Atxaga studierte Wirtschaftswissenschaft in Bilbao und Philosophie in Barcelona. Er arbeitete als Bankangestellter, Buchhändler, Baskisch-Lehrer und Autor von Rundfunksendungen. Erst seit 1980 widmet er sich ausschließlich der Schriftstellerei. Er schreibt auf Baskisch und übersetzt seine Werke zumeist selbst in die spanische Sprache. Mit seinem Gesamtwerk hat Atxaga einen großen Beitrag dazu geliefert, die baskische Sprache am Leben zu erhalten und sie zu einem literarischen Medium zu machen. Gefördert wurde er durch den Schriftsteller und Euskara-Förderer Gabriel Aresti (1937-1977), einen der Väter des modernen, vereinheitlichten Batua-Euskara. Atxaga wurde im Baskenland zunächst mit Kinderbüchern, Lyrik und Songs bekannt. Zum Beispiel mit dem Lyrikband "Etiopia, Nueva Etiopia", der von bekannten baskischen Sängern vertont und gesungen wurde. Bernardo Atxaga war Mitglied der avantgardistischen Kulturgruppe Pott (1978–1983), der auch die Schriftsteller Joseba Sarrionandia und Jon Juaristi, sowie der Gitarrist Ruper Ordorika und andere baskische Autoren angehörten. Durch seine Teilnahme am Festival Poetry on the Road sind einige seiner Gedichte auch in Deutschland bekannt (Wikipedia).

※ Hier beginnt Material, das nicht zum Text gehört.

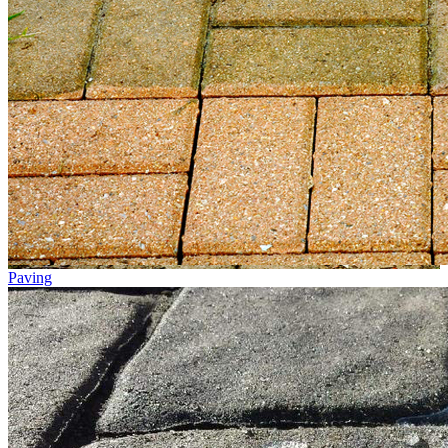
Paving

Außerhalb des Baskenlandes ist Atxaga in erster Linie als Prosa-Autor bekannt. Sein Geschichten-Kranz "Obabakoak" (Die aus Obaba) wurde mit bedeutenden Literaturpreisen ausgezeichnet, in mehr als dreißig Sprachen übersetzt und vom baskischen Filmregisseur Montxo Armendáriz auch verfilmt. In mehreren seiner Bücher wird das Tabu-Thema des baskisch-spanischen Konflikts aufgegriffen. Sein Roman "Zazpi etxe Frantzian" (Sieben Häuser in Frankreich) erschien im April 2009 auf baskisch und spanisch. Der Roman "Borrokaria" (El luchador / The Fighter) ist im Februar 2012 in drei Sprachen gleichzeitig erschienen.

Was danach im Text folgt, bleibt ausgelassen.